Yanlışlığı mesleğe alırken önleyeceksiniz. Bir hâkim adayından en az on yıllık avukatlık tecrübesi isteyeceksiniz. Gizli gizli müfettişlere denetleteceksiniz. Hâkim olabilecek ahlâkı ve mesleki birikimi var mı diye bakılmalı. Kurul; hâkim, savcı olabilir diye
teklif edecek. Kişinin ahlâkına ya da meslekî birikimine bakmadan sınavı kazanınca adamı göreve kabul ediyorsunuz. 23 yaşında hâkim yapıyorsunuz, ki bu yaş ve tecrübedeki birisi etkilere açıktır. Mevcut iktidarın istemediği kararları alanlar istemediği yerlere tayin ediliyor. Müfettişler
bakanlık kanalıyla geldiği için kararlarında başka etkileri de düşünmek zorunda kalıyor. Aldığı kararların bir yerleri rahatsız etmemesine dikkat ediyor. Ondan sonra, kimseyi rahatsız etmeyen bir tarzı belirliyor. Kanunu yanlış yorumlayabilir, ama suiistimal varsa onu meslekten atacaksınız. Vatandaşın yalnız kanunlara değil; hâkim ve savcılara da güvenini sağlamak zorundasınız.

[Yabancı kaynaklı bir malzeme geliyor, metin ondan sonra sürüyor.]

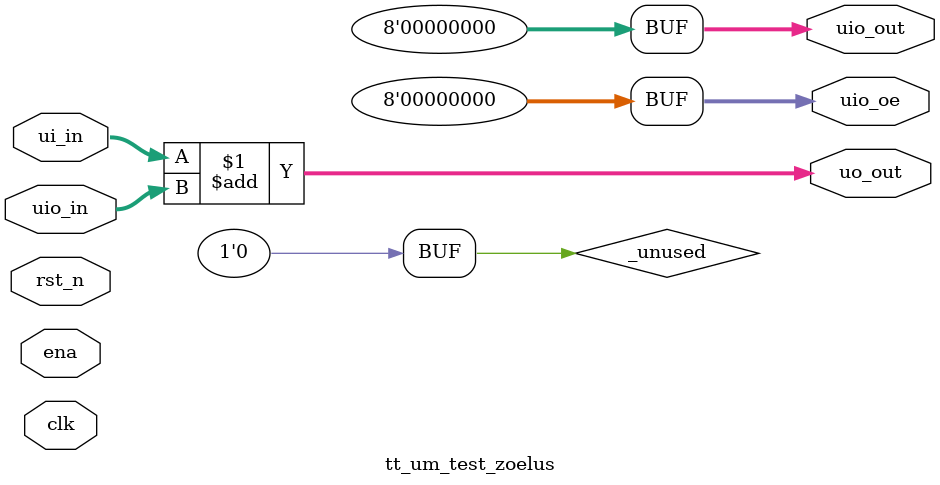
<source format=v>
/*
 * Copyright (c) 2024 Your Name
 * SPDX-License-Identifier: Apache-2.0
 */

`default_nettype none

// need to change module name depending on what is written in the info.yaml file
module tt_um_test_zoelus (
    input  wire [7:0] ui_in,    // Dedicated inputs
    output wire [7:0] uo_out,   // Dedicated outputs
    input  wire [7:0] uio_in,   // IOs: Input path
    output wire [7:0] uio_out,  // IOs: Output path
    output wire [7:0] uio_oe,   // IOs: Enable path (active high: 0=input, 1=output)
    input  wire       ena,      // always 1 when the design is powered, so you can ignore it
    input  wire       clk,      // clock
    input  wire       rst_n     // reset_n - low to reset
);

  // All output pins must be assigned. If not used, assign to 0.
  assign uo_out  = ui_in + uio_in;  // Example: ou_out is the sum of ui_in and uio_in
  assign uio_out = 0;
  assign uio_oe  = 0;

  // List all unused inputs to prevent warnings
  wire _unused = &{ena, clk, rst_n, 1'b0};

endmodule

</source>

-Bir hâkim ya da savcının meslekten ihracı çok sık rastlanan bir durum değil. Genellikle nasıl ihraç ediliyor hâkim ve savcılar?
Genellikle rüşvet yüzünden olur. En son Erzurum'da bir savcı görevi kötüye kullanmaktan ihraç edildi. Fakat çok sık olmaz. Ama hakkında çok ciddi iddialar olan isimler bile ihraç edilmedi.
-Siyasetten arındırılmış bir adalet nasıl sağlanır?
Savcıların siyasetten arındırılması mümkün değil, çünkü bakanlık memuru olarak çalışıyorlar. Siyasetten uzak tutulabilecek olanlar hâkimler olmalı. Öncelikle hâkimin kendini bağımsız hissetmesini sağlamak gerekir. Aldığı kararlar yüzünden tayin edilmeyi, terfi edememeyi hesaba katarsa; istese de bağımsız kararlar alamaz. İngiltere'de hâkimlere açık çek verilir. Hâkimin maaş endişesi yoktur. Terfi etmezse maaşı da artmıyor. Bizde ise Yargıtay'ın onayacağı kararlar vermek zorunda kalır. Yargıtay'ın onaylamayacağı kararlar da hukuka, mantığa uygun olabilir. Yargıtay kendi içinde bile yanlış kararlar veriyor. A dairesi ile B dairesi birbiriyle çelişen kararlar verebiliyor. O halde bırak hâkim de alsın. Bunu onun mesleğinde ilerlemesine engel değil; hukukun gelişmesine katkı olarak görmek lâzım.